So You … (Hermes, Orpheus, Eurydice)
Alvin Lucier
Géza, 306 Maujer
Alvin Lucier’s experimental compositions are some of the 20th century’s most singular achievements in technology, sound art, and imagination. Often referring to naturally occurring situations like the acoustics of architectural space, echolocation, biofeedback, and the strange phenomena produced by interactions between frequencies, Lucier’s body of work orients listeners away from singular notes and toward the sonic continuum: “Sounds for me have to move not only up and down, but in and out, and across space somewhere; they have to live in space.”
For the New York premiere of So You … (Hermes, Orpheus, Eurydice), Anthony Burr, Charles Curtis, and Jessika Kenney will reperform their roles for the first time since the composer’s death in 2021 in two performances on March 10th and 11th. Each musician will also present a solo Lucier work.

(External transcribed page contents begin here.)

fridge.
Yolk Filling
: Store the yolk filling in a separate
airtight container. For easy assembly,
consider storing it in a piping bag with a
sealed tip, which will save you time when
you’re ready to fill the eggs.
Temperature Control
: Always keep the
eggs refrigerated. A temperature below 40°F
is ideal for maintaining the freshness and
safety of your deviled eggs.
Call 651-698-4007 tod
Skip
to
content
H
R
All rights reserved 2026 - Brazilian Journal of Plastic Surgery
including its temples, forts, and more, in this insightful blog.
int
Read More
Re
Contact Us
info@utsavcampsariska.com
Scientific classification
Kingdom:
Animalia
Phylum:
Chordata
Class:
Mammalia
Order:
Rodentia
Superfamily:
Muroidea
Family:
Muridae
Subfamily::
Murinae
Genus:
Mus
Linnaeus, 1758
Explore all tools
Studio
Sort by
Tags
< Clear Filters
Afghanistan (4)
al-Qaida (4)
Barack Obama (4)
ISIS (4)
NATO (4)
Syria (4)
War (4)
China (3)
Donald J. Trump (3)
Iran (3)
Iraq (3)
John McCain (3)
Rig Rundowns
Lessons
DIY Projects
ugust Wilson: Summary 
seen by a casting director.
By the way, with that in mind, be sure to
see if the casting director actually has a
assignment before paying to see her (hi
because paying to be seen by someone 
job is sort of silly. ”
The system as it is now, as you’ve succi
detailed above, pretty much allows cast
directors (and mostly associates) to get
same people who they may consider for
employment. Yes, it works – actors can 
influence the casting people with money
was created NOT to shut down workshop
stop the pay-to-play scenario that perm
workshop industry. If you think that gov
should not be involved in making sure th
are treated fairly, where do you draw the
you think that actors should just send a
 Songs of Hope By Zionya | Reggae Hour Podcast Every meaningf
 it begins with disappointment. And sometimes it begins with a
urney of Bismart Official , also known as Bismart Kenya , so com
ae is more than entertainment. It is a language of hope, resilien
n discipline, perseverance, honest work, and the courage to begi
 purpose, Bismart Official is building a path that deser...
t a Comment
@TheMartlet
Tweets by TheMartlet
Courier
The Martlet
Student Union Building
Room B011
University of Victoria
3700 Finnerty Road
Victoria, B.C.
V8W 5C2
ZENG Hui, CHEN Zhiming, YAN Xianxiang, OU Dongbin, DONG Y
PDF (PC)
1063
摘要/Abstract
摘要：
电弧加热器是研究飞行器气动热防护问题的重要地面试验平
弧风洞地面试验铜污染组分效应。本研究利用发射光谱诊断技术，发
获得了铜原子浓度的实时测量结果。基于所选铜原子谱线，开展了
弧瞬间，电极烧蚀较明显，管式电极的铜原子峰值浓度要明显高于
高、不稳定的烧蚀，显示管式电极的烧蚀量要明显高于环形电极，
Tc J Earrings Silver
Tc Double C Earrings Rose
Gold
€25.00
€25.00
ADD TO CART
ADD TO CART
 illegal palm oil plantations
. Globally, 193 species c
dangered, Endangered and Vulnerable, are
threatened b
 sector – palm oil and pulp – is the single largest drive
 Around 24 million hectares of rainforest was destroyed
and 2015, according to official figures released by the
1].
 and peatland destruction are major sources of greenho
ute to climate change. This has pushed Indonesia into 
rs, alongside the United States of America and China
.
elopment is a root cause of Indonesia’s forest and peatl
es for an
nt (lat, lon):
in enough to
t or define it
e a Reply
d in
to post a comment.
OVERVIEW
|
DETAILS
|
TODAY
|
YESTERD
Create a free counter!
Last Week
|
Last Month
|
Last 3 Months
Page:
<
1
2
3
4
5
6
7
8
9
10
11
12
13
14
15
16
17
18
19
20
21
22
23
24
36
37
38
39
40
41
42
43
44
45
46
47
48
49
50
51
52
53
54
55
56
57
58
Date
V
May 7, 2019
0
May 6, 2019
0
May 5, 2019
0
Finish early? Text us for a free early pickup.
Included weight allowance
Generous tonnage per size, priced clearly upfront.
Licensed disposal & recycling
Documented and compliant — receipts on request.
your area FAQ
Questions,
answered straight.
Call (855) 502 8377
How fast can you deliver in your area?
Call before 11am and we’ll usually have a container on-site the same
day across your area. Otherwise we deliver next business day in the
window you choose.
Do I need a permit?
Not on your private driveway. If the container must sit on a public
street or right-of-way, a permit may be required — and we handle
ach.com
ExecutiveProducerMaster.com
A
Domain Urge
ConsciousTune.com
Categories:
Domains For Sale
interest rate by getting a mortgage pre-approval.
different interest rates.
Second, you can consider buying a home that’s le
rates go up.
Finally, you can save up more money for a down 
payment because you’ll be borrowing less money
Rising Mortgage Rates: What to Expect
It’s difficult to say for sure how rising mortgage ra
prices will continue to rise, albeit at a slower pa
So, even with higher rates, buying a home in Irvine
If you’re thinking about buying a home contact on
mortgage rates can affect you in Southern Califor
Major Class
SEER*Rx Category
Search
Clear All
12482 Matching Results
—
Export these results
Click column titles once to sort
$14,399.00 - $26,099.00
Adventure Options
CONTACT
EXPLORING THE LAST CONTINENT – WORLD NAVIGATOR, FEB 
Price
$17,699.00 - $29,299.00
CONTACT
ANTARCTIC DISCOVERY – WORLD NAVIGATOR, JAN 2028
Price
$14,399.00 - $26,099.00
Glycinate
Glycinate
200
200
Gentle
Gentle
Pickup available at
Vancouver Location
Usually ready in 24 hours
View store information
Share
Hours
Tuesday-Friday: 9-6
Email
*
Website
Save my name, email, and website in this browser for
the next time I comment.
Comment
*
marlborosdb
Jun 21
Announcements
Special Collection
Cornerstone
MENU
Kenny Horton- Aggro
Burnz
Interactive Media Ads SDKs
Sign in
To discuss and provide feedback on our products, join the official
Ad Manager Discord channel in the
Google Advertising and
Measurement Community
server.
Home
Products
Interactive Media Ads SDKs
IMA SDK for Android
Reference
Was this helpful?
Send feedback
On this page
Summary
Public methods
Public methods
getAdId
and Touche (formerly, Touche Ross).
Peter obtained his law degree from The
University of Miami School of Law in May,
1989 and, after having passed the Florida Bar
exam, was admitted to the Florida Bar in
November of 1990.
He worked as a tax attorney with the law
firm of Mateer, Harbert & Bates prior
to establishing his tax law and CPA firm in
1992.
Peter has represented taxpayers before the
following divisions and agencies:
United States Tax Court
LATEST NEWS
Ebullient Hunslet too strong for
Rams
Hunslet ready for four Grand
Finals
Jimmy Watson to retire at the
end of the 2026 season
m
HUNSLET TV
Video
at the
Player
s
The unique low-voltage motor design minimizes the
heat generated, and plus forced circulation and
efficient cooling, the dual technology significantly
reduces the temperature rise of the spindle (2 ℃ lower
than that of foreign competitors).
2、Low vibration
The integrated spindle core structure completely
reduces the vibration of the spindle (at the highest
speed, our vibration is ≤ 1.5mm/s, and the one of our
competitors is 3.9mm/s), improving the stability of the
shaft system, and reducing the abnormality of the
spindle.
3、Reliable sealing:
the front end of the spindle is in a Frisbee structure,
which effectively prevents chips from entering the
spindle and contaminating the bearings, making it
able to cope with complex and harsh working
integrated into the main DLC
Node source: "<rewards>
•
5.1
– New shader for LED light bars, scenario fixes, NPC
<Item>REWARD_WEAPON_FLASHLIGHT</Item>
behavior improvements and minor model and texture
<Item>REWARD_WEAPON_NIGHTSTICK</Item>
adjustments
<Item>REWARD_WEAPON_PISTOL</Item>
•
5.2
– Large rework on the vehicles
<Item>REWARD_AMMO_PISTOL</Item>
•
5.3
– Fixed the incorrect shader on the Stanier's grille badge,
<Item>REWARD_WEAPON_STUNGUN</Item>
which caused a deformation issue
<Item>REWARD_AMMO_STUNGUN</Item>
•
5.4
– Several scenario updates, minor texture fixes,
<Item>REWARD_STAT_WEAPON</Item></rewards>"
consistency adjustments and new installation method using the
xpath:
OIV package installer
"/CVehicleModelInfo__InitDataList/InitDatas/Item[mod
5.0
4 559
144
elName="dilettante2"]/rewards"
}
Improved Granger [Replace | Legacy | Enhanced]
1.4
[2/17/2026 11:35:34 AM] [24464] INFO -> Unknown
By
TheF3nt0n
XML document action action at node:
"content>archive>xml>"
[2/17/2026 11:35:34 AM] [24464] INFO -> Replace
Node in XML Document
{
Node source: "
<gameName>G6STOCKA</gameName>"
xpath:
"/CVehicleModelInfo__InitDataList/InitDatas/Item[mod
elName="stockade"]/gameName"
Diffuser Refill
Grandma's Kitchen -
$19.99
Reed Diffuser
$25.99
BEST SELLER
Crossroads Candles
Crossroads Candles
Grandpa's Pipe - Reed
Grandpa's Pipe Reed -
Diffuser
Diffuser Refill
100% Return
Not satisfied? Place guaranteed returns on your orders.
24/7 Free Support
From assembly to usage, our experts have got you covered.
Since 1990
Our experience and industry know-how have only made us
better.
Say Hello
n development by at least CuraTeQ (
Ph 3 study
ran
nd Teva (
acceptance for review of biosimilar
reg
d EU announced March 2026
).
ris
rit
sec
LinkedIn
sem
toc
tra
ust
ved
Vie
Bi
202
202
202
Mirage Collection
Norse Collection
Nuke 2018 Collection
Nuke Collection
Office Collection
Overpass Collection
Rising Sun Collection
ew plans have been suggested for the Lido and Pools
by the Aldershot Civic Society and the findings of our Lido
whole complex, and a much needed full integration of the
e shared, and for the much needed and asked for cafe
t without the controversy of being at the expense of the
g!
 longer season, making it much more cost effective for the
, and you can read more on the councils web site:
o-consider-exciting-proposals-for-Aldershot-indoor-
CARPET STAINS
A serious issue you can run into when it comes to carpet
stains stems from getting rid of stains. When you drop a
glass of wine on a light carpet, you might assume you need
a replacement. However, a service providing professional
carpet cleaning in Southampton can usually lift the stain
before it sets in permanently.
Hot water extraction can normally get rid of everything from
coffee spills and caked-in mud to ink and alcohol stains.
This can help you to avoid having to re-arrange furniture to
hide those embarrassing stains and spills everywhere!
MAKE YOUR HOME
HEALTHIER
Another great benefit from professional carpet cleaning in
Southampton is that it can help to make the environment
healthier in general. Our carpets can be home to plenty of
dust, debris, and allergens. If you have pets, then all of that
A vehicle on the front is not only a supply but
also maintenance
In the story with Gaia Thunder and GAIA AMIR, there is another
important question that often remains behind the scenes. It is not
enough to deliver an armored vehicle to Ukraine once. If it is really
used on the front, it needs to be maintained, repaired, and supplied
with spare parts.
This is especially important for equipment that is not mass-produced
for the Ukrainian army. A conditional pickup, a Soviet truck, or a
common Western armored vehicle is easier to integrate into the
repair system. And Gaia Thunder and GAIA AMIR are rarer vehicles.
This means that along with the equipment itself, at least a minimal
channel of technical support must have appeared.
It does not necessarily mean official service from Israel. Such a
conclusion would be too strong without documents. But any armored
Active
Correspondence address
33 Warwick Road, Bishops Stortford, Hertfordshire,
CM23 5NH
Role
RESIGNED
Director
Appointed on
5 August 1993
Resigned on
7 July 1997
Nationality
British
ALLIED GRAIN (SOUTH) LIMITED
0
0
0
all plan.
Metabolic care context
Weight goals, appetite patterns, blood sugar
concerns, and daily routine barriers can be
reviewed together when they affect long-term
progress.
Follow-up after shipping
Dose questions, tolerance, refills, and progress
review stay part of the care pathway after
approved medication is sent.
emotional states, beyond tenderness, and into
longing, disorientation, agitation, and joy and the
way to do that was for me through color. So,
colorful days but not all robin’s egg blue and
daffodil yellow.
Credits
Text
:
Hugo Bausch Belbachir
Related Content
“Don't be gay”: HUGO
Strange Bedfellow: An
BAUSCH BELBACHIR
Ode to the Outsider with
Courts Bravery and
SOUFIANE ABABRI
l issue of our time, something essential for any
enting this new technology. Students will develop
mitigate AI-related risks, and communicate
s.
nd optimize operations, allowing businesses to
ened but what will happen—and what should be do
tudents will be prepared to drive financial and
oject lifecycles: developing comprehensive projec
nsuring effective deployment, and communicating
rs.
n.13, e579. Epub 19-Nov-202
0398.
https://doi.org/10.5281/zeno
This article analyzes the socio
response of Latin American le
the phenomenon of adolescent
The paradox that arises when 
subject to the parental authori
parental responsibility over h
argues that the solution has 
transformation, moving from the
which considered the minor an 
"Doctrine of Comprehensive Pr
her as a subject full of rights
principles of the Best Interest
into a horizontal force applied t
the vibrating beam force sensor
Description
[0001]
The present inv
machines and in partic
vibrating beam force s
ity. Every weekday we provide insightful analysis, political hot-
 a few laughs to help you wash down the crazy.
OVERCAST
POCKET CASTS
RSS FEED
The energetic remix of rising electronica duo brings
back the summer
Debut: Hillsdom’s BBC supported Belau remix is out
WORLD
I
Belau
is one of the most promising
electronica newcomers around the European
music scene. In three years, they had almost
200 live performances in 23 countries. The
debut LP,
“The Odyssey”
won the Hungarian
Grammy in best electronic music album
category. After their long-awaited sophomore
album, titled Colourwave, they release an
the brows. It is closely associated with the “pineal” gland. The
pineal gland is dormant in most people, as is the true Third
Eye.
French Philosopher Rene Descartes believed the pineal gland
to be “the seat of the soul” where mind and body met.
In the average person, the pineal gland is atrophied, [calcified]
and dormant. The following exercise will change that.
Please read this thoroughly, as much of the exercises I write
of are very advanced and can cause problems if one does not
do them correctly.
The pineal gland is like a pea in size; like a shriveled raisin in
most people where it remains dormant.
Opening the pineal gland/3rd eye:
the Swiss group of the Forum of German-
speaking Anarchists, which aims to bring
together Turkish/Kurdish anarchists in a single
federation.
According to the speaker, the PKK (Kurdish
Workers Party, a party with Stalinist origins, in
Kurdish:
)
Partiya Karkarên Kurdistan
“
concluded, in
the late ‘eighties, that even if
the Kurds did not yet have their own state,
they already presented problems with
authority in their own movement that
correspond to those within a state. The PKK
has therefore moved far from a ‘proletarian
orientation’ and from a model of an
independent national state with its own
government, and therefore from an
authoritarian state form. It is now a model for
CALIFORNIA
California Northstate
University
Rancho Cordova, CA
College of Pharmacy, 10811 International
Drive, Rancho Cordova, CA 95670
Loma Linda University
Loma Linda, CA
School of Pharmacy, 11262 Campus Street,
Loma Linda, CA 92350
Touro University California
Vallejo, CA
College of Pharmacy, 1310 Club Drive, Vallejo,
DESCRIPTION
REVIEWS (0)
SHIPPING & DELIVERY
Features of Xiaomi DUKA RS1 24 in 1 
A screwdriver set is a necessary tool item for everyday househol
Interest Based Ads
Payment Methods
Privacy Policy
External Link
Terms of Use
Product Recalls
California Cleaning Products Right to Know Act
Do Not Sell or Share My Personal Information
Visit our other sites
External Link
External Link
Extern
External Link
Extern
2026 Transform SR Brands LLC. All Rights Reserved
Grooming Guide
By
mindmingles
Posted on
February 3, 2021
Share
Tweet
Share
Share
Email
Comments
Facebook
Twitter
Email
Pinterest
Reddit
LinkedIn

This program is co-presented with Blank Forms and is part of Amant’s Compendio series, a condensed, performative format in which we present a single performer’s practice—both as an active presentation and accompanied by additional documentation and reference materials.
Alvin Lucier’s So You … (Hermes, Orpheus, Eurydice) is inspired by poet H.D.’s 1916 feminist retelling of the Greek myth of Orpheus’s descent into the underworld to bring back his wife Eurydice. This one-hour-long narrative epic unites two fields of musical exploration Lucier is known for mining: interference patterns and spatial resonance, which create an extended journey from high to low C and back again. This work was originally composed for Documenta 14 in Athens in 2017 and was written specifically for longtime Lucier collaborators Charles Curtis, cello, and Anthony Burr, clarinet, and vocalist Jessika Kenney.
So You … (Hermes, Orpheus, Eurydice) brings together the sustained tones of a cello, a clarinet and vocals alongside three sweeping sine waves and nine speakers positioned inside Greek amphorae. Orpheus, famous for his command of the stringed lyre, maps onto the cello, while the swift-footed Hermes, the only god able move freely from Mount Olympus down to Hades, is represented by the clarinet. As H.D.’s defiant Eurydice, Kenney stretches two-word snippets of the poem into feats of extended vocalization, taking Orpheus to task for his assumption that she wanted to be rescued in the first place.
For this New York premiere, Burr, Curtis, and Kenney will reperform their roles for the first time since Alvin Lucier’s death in 2021.
On March 11 at 3:15pm, immediately after the performance of So You … (Hermes, Orpheus, Eurydice), poet Susan Howe will join for a conversation.
Alvin Lucier: Three Solos presents compositions from Lucier’s nearly six-decade-long career performed by Jessika Kenney and his longtime collaborators Anthony Burr and Charles Curtis.
In 1972, Lucier inaugurated his exploration of the phenomenon of audible beating and spinning created by colliding sound waves with his open-ended four-part work Still and Moving Lines of Silence in Families of Hyperbolas. The idea, in Lucier’s words, was that “rhythm can be created by tuning.” Jessika Kenney will perform part one, no. 2, from Lucier’s 1984 revision of the piece. In this solo, 16 long vocal tones separated by silences interact with a fixed oscillator. The slight differences between these closely tuned notes cause them to shatter and spiral around the room.